Story of a visually impaired leader
After almost being struck by a car while crossing Glendale Boulevard at Calumet Avenue last spring, Julia Young wondered if there is a safer way for the visually impaired to cross busy intersections.Young, a retired special education teacher, frequently walks to Walgreens and to the nearby bank with her greyhound Suzy. Legally blind as a result of macular degeneration, Young can't see what color the traffic signals are or rely on the normal crosswalk signals used by sighted people.
While in San Francisco visiting a cousin recently, Young was waiting to cross a street when she heard an odd warbling sound. She asked her cousin what caused it and was told it was an audio signal to let the visually impaired know when to cross the street. Young thought it would be wonderful if Valparaiso had something like that.Back home, she called the county courthouse and asked who she should talk to about her suggestion. They referred her to Stuart Summers, executive director of the city's Redevelopment Commission.
She called him at 8 a.m. recently, and Summers asked if he could call her back in a few minutes."He called back, and I was so impressed," she said. "I told him about the warblers, and he said it sounded like a wonderful idea and to let him put it in front of the commission. I figured that would be the end of that."The idea was presented to both the city's Traffic and Safety Committee and the commission. The committee wasn't ready to make it a citywide policy just yet, but the commission quickly voted 5 to 0 last week to include the warblers on all their intersection projects. Fortunately for Young and others like her, the commission has a lot of intersection projects.
Most of the road reconstruction work being done in Valparaiso these days is being done by the commission. It's downtown streetscape project is improving all the intersections on Lincolnway from Napoleon Street to Morgan Boulevard. The commission also is reconstructing Lincolnway from Roosevelt Road east and building Vale Park Way between Campbell and Valparaiso streets.The warblers cost about $350 each and eight are needed for each intersection.

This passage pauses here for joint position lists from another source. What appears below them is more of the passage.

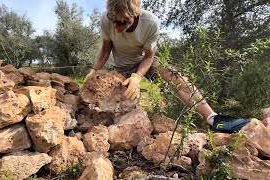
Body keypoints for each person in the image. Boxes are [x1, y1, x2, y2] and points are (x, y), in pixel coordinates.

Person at [83, 0, 257, 133]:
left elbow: (149, 56)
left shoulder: (150, 22)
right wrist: (94, 71)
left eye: (122, 22)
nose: (115, 26)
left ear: (135, 15)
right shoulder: (106, 20)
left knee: (172, 73)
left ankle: (214, 119)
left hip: (142, 62)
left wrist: (137, 77)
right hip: (119, 67)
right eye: (112, 20)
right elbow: (106, 49)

With the cost of new signals for an intersection starting at about $100,000, the commission decided the $2,800 for the warblers was a small price to pay, literally, to help the visually impaired. The commission also will look at putting them in intersections already completed.The Calumet and Glendale intersection and the Campbell and Bullseye Lake Road intersection were done last fall, but they were funded by the city using economic development income tax revenue.

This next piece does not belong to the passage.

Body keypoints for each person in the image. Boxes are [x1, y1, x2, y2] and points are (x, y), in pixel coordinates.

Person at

City Engineering Director David Pilz said the commission would have to look into whether it is willing to fund the warblers for those intersections too.The Traffic and Safety Committee balked at requiring them for all intersections because of the cost of retrofitting the systems and because of the potential liability it would create if some intersections are done and others aren't. Pilz said the Indiana Department of Transportation has similar concerns.